» **ASSIGNED TASK**:
Using the data below, tally the lines that include the string "NativeApi". Only the number is wanted.

» **SOURCE RECORDS**:
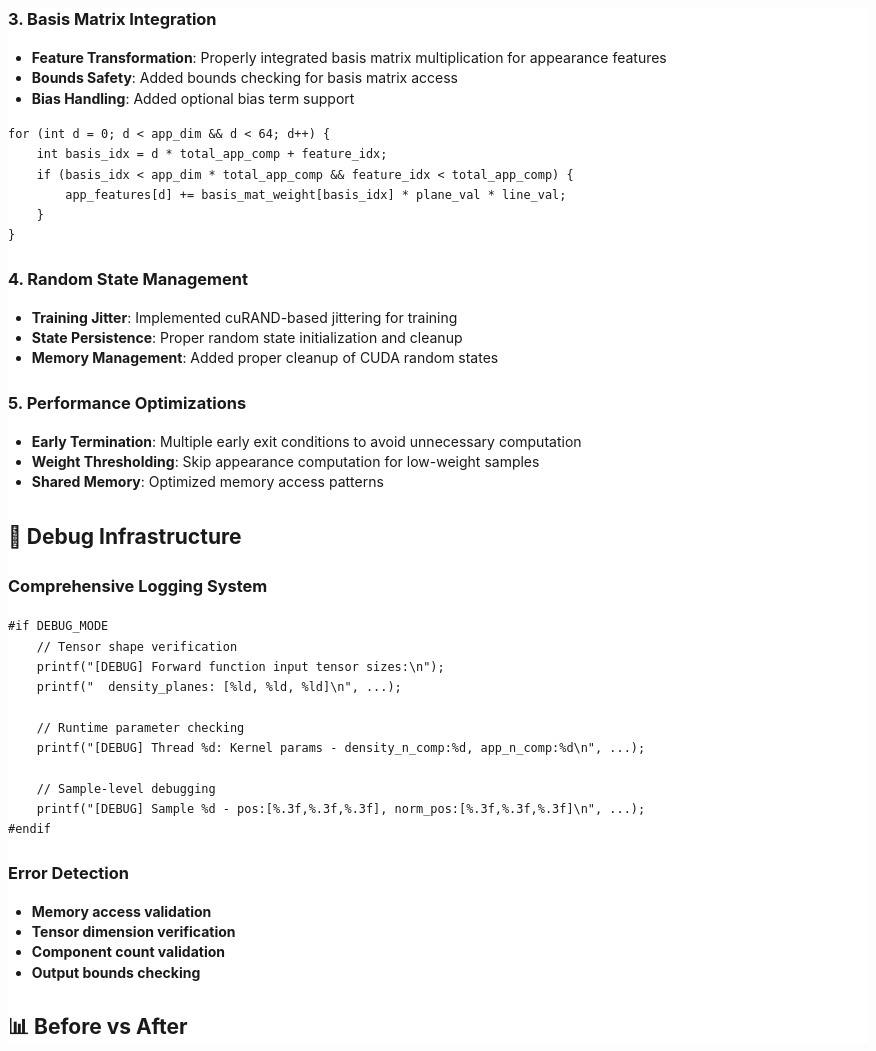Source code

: ### 3. **Basis Matrix Integration**
- **Feature Transformation**: Properly integrated basis matrix multiplication for appearance features
- **Bounds Safety**: Added bounds checking for basis matrix access
- **Bias Handling**: Added optional bias term support

```cuda
for (int d = 0; d < app_dim && d < 64; d++) {
    int basis_idx = d * total_app_comp + feature_idx;
    if (basis_idx < app_dim * total_app_comp && feature_idx < total_app_comp) {
        app_features[d] += basis_mat_weight[basis_idx] * plane_val * line_val;
    }
}
```

### 4. **Random State Management**
- **Training Jitter**: Implemented cuRAND-based jittering for training
- **State Persistence**: Proper random state initialization and cleanup
- **Memory Management**: Added proper cleanup of CUDA random states

### 5. **Performance Optimizations**
- **Early Termination**: Multiple early exit conditions to avoid unnecessary computation
- **Weight Thresholding**: Skip appearance computation for low-weight samples
- **Shared Memory**: Optimized memory access patterns

## 🐛 Debug Infrastructure

### Comprehensive Logging System
```cuda
#if DEBUG_MODE
    // Tensor shape verification
    printf("[DEBUG] Forward function input tensor sizes:\n");
    printf("  density_planes: [%ld, %ld, %ld]\n", ...);
    
    // Runtime parameter checking  
    printf("[DEBUG] Thread %d: Kernel params - density_n_comp:%d, app_n_comp:%d\n", ...);
    
    // Sample-level debugging
    printf("[DEBUG] Sample %d - pos:[%.3f,%.3f,%.3f], norm_pos:[%.3f,%.3f,%.3f]\n", ...);
#endif
```

### Error Detection
- **Memory access validation**
- **Tensor dimension verification** 
- **Component count validation**
- **Output bounds checking**

## 📊 Before vs After
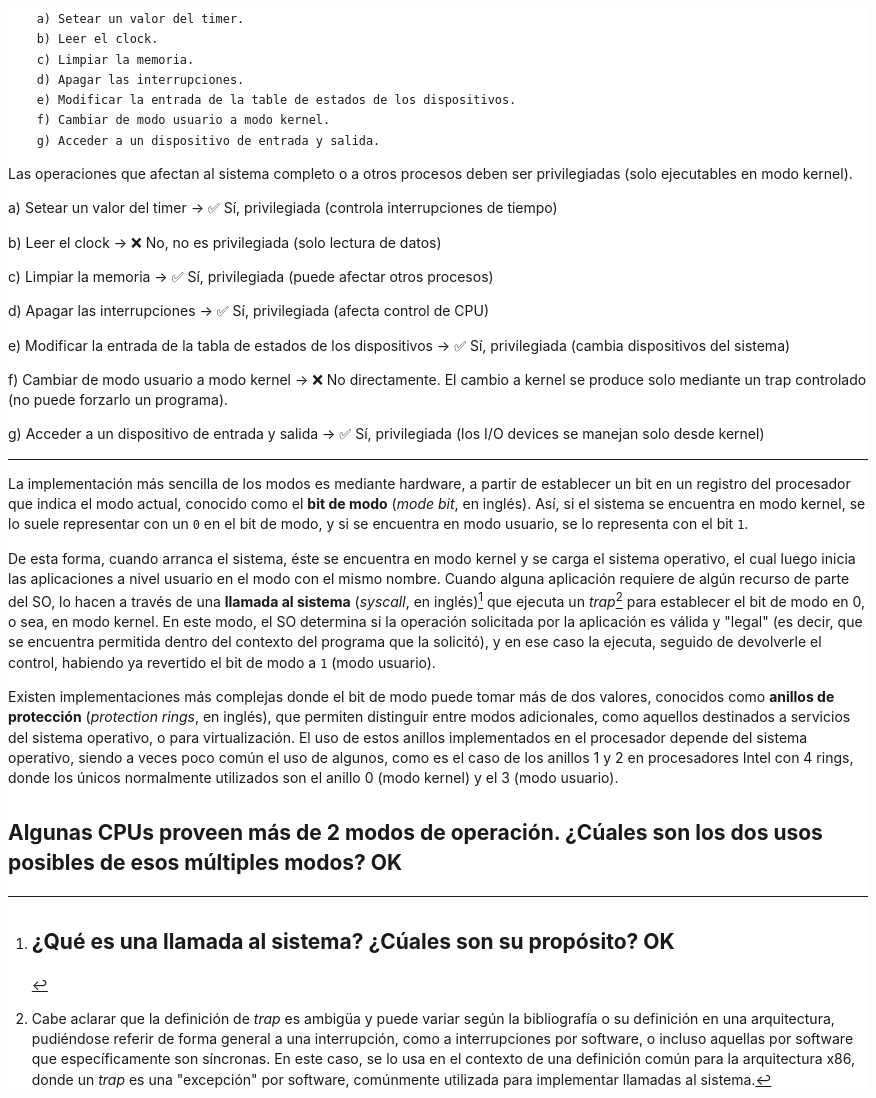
 ```
    a) Setear un valor del timer.
    b) Leer el clock.
    c) Limpiar la memoria.
    d) Apagar las interrupciones.
    e) Modificar la entrada de la table de estados de los dispositivos.
    f) Cambiar de modo usuario a modo kernel.
    g) Acceder a un dispositivo de entrada y salida.
```

Las operaciones que afectan al sistema completo o a otros procesos deben ser privilegiadas (solo ejecutables en modo kernel).

a) Setear un valor del timer → ✅ Sí, privilegiada (controla interrupciones de tiempo)

b) Leer el clock → ❌ No, no es privilegiada (solo lectura de datos)

c) Limpiar la memoria → ✅ Sí, privilegiada (puede afectar otros procesos)

d) Apagar las interrupciones → ✅ Sí, privilegiada (afecta control de CPU)

e) Modificar la entrada de la tabla de estados de los dispositivos → ✅ Sí, privilegiada (cambia dispositivos del sistema)

f) Cambiar de modo usuario a modo kernel → ❌ No directamente. El cambio a kernel se produce solo mediante un trap controlado (no puede forzarlo un programa).

g) Acceder a un dispositivo de entrada y salida → ✅ Sí, privilegiada (los I/O devices se manejan solo desde kernel)

***

La implementación más sencilla de los modos es mediante hardware, a partir de establecer un bit en un registro del procesador que indica el modo actual, conocido como el **bit de modo** (_mode bit_, en inglés). Así, si el sistema se encuentra en modo kernel, se lo suele representar con un `0` en el bit de modo, y si se encuentra en modo usuario, se lo representa con el bit `1`.

De esta forma, cuando arranca el sistema, éste se encuentra en modo kernel y se carga el sistema operativo, el cual luego inicia las aplicaciones a nivel usuario en el modo con el mismo nombre. Cuando alguna aplicación requiere de algún recurso de parte del SO, lo hacen a través de una **llamada al sistema** (_syscall_, en inglés)[^2] que ejecuta un _trap_[^1] para establecer el bit de modo en 0, o sea, en modo kernel. En este modo, el SO determina si la operación solicitada por la aplicación es válida y "legal" (es decir, que se encuentra permitida dentro del contexto del programa que la solicitó), y en ese caso la ejecuta, seguido de devolverle el control, habiendo ya revertido el bit de modo a `1` (modo usuario).

Existen implementaciones más complejas donde el bit de modo puede tomar más de dos valores, conocidos como **anillos de protección** (_protection rings_, en inglés), que permiten distinguir entre modos adicionales, como aquellos destinados a servicios del sistema operativo, o para virtualización. El uso de estos anillos implementados en el procesador depende del sistema operativo, siendo a veces poco común el uso de algunos, como es el caso de los anillos 1 y 2 en procesadores Intel con 4 rings, donde los únicos normalmente utilizados son el anillo 0 (modo kernel) y el 3 (modo usuario).

## Algunas CPUs proveen más de 2 modos de operación. ¿Cúales son los dos usos posibles de esos múltiples modos? OK


[^1]: Cabe aclarar que la definición de _trap_ es ambigüa y puede variar según la bibliografía o su definición en una arquitectura, pudiéndose referir de forma general a una interrupción, como a interrupciones por software, o incluso aquellas por software que específicamente son síncronas. En este caso, se lo usa en el contexto de una definición común para la arquitectura x86, donde un _trap_ es una "excepción" por software, comúnmente utilizada para implementar llamadas al sistema.
[^2]: ## ¿Qué es una llamada al sistema? ¿Cúales son su propósito? OK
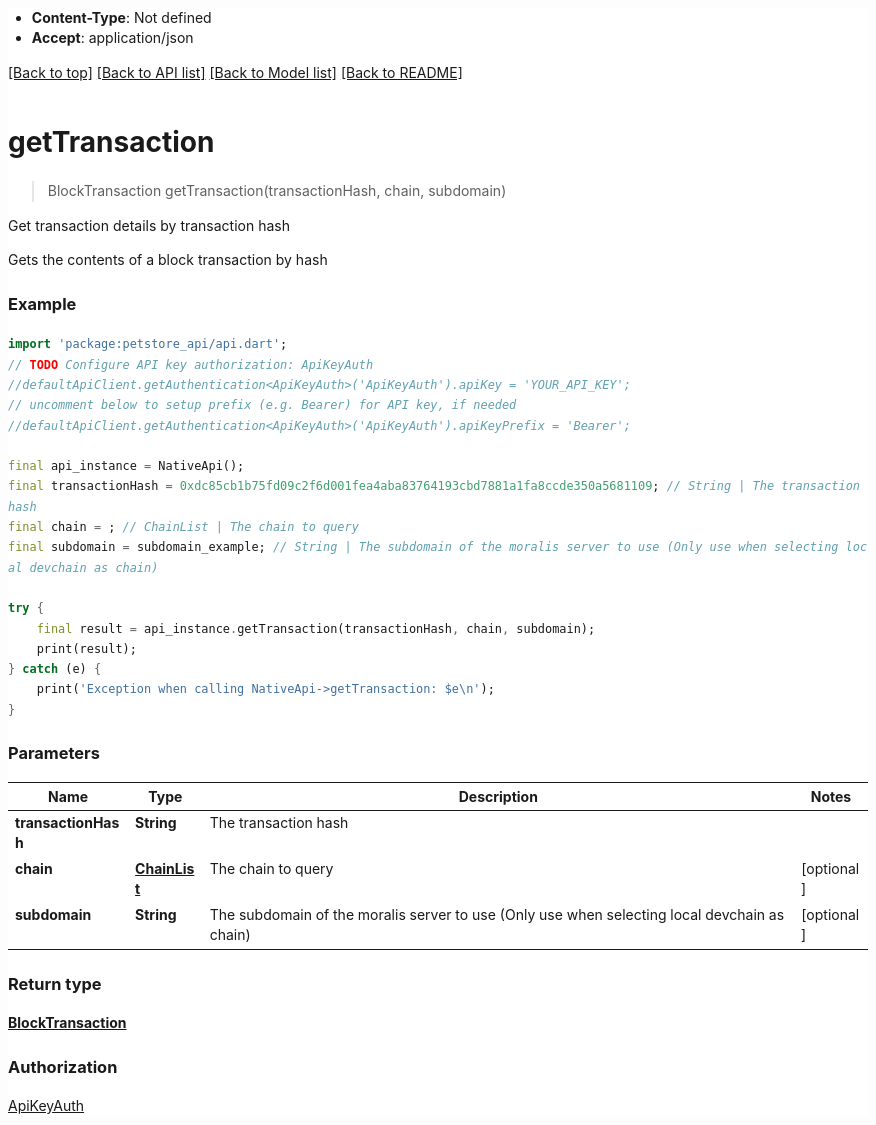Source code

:  - **Content-Type**: Not defined
 - **Accept**: application/json

[[Back to top]](#) [[Back to API list]](../README.md#documentation-for-api-endpoints) [[Back to Model list]](../README.md#documentation-for-models) [[Back to README]](../README.md)

# **getTransaction**
> BlockTransaction getTransaction(transactionHash, chain, subdomain)

Get transaction details by transaction hash

Gets the contents of a block transaction by hash

### Example
```dart
import 'package:petstore_api/api.dart';
// TODO Configure API key authorization: ApiKeyAuth
//defaultApiClient.getAuthentication<ApiKeyAuth>('ApiKeyAuth').apiKey = 'YOUR_API_KEY';
// uncomment below to setup prefix (e.g. Bearer) for API key, if needed
//defaultApiClient.getAuthentication<ApiKeyAuth>('ApiKeyAuth').apiKeyPrefix = 'Bearer';

final api_instance = NativeApi();
final transactionHash = 0xdc85cb1b75fd09c2f6d001fea4aba83764193cbd7881a1fa8ccde350a5681109; // String | The transaction hash
final chain = ; // ChainList | The chain to query
final subdomain = subdomain_example; // String | The subdomain of the moralis server to use (Only use when selecting local devchain as chain)

try {
    final result = api_instance.getTransaction(transactionHash, chain, subdomain);
    print(result);
} catch (e) {
    print('Exception when calling NativeApi->getTransaction: $e\n');
}
```

### Parameters

Name | Type | Description  | Notes
------------- | ------------- | ------------- | -------------
 **transactionHash** | **String**| The transaction hash | 
 **chain** | [**ChainList**](.md)| The chain to query | [optional] 
 **subdomain** | **String**| The subdomain of the moralis server to use (Only use when selecting local devchain as chain) | [optional] 

### Return type

[**BlockTransaction**](BlockTransaction.md)

### Authorization

[ApiKeyAuth](../README.md#ApiKeyAuth)

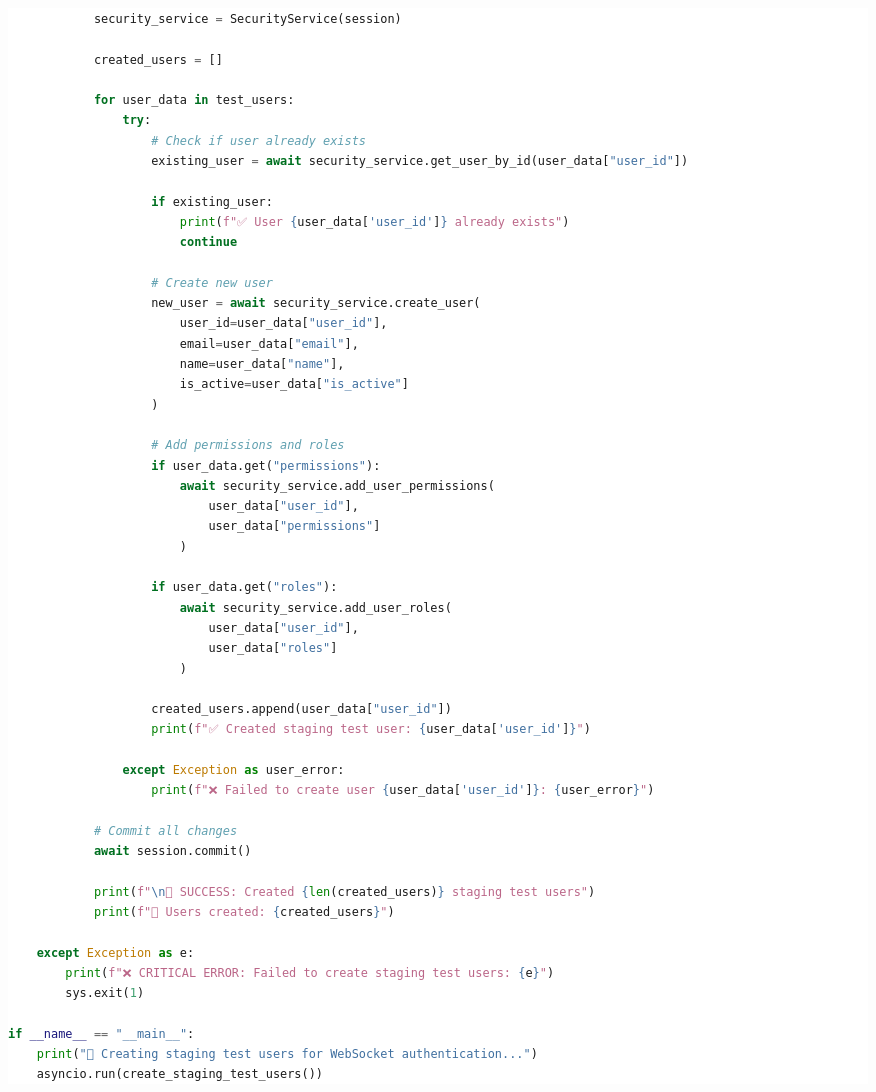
 ```python
            security_service = SecurityService(session)
            
            created_users = []
            
            for user_data in test_users:
                try:
                    # Check if user already exists
                    existing_user = await security_service.get_user_by_id(user_data["user_id"])
                    
                    if existing_user:
                        print(f"✅ User {user_data['user_id']} already exists")
                        continue
                    
                    # Create new user
                    new_user = await security_service.create_user(
                        user_id=user_data["user_id"],
                        email=user_data["email"],
                        name=user_data["name"],
                        is_active=user_data["is_active"]
                    )
                    
                    # Add permissions and roles
                    if user_data.get("permissions"):
                        await security_service.add_user_permissions(
                            user_data["user_id"], 
                            user_data["permissions"]
                        )
                    
                    if user_data.get("roles"):
                        await security_service.add_user_roles(
                            user_data["user_id"],
                            user_data["roles"]
                        )
                    
                    created_users.append(user_data["user_id"])
                    print(f"✅ Created staging test user: {user_data['user_id']}")
                    
                except Exception as user_error:
                    print(f"❌ Failed to create user {user_data['user_id']}: {user_error}")
            
            # Commit all changes
            await session.commit()
            
            print(f"\n🎉 SUCCESS: Created {len(created_users)} staging test users")
            print(f"📝 Users created: {created_users}")
            
    except Exception as e:
        print(f"❌ CRITICAL ERROR: Failed to create staging test users: {e}")
        sys.exit(1)

if __name__ == "__main__":
    print("🚀 Creating staging test users for WebSocket authentication...")
    asyncio.run(create_staging_test_users())
```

» **ANSWER TO THE PROBLEM**:
2